Tampaknya, ada sentimen pada ‘Film Vina: Sebelum 7 Hari’, yang mana, nggak sedikit dari netizen menyayangkan peristiwa nyata (pembunuhan memilukan itu) harus difilmkan secepat ini. Begitulah, industri film memang seringkali menjadi panggung buat kisah nyata untuk tampil dan menyampaikan pesan-pesannya.
Seperti halnya "Vina: Sebelum 7 Hari", yang benar-benar mengambil utuh serangkaian kisah nyata atas pembunuhan Vina ke medium film. Namun, keputusan untuk mengangkat peristiwa tragis itu menjadi sebuah film, nyatanya memecah opini orang-orang, satu di antara opini itu ialah bahwa pembuatan film ini dianggap nggak etis.
Dan sebagai penikmat film, aku punya pandang pribadi. Begini, ya. Pada dasarnya membuat film berdasarkan peristiwa nyata yang belum lama terjadi bisa menjadi suatu bentuk penghormatan terhadap korban dan keluarganya. Dalam kasus ini, ‘Film Vina: Sebelum 7 Hari’ dapat menjadi sarana untuk mengingat dan memperingati korban, serta memperjuangkan keadilan yang belum benar-benar diperoleh si korban. Seandainya narasi visualnya kuat, film ini bisa saja membantu menyuarakan kebenaran yang mungkin belum terungkap sepenuhnya. (Semoga filmnya punya value yang bikin kisah nyata ini layak dibuat secepat ini)
Namun, di sisi lain, ada juga pertimbangan etis yang perlu dipikirkan. Ada risiko terkait pembuatan film semacam ini, yang bisa dianggap memanfaatkan tragedi untuk kepentingan finansial semata. Meskipun keluarga korban telah memberikan restu, masih ada penonton yang merasa nggak nyaman atau bahkan menolak untuk menyaksikan film tersebut karena terlalu dekat dengan peristiwa yang sebenarnya.
Kalau dipikir-pikir, tentang batasan antara menghormati privasi dan menghargai kesedihan keluarga korban, itu penting banget! Terlepas pembuatan filmnya diniatkan untuk menghibur masyarakat (sinefil). Intinya, restu dari publik itu perlu, terlepas restu dari pihak keluarga sudah diperoleh.

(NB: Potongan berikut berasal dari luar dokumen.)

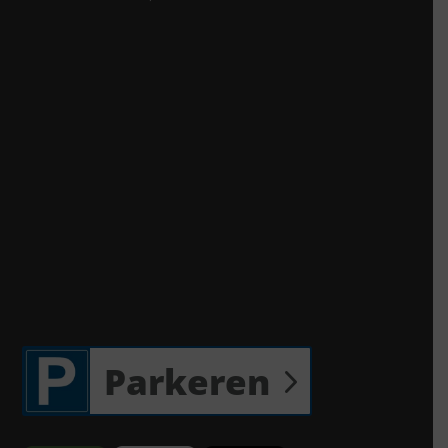
Parkeren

Sekarang pertanyaannya adalah: Apakah pembuatan film ini hanya dilakukan untuk cuan semata? Ini menjadi pertanyaan penting yang mungkin butuh kepekaan hati nurani untuk mengakuinya. Ya, tapi sebenarnya, banyak faktor bisa jadi pertimbangan dalam keputusan membuat film, termasuk motif produser, sutradara, dan penulis skenario. Meskipun profitabilitas adalah faktor yang nggak bisa diabaikan dalam industri film, tapi nggak jarang, juga ada motivasi yang lebih kuat, seperti misi untuk menyuarakan kebenaran kepada penonton.
Okelah kalau begitu. Berhubung film sudah dibuat, rasa-rasanya kita juga harus mengakui, bahwa pada dasarnya, film nggak selalu mewakili pandangan tunggal atau universal tentang suatu peristiwa. Setiap orang memiliki sudut pandang dan interpretasi yang berbeda-beda terhadap kisah yang sama. Oleh karena itu, meskipun ada penonton yang merasa nggak nyaman dengan pembuatan film ini, ada juga yang melihatnya sebagai peluang untuk mendalami peristiwa itu.
Pada akhirnya, keputusan untuk membuat film berdasarkan peristiwa nyata selalu memicu berbagai pertimbangan etis. Meskipun risikonya dianggap memanfaatkan tragedi untuk kepentingan komersial, tapi ada juga potensi untuk menyuarakan kebenaran yang belum terungkap. Jadi, dari sudut pandang manakah kamu menilainya? Ah, sebuah diskusi terbuka dan kritis tentang etika pembuatan film semacam ini sangatlah penting agar kita dapat memahami dampaknya secara lebih mendalam.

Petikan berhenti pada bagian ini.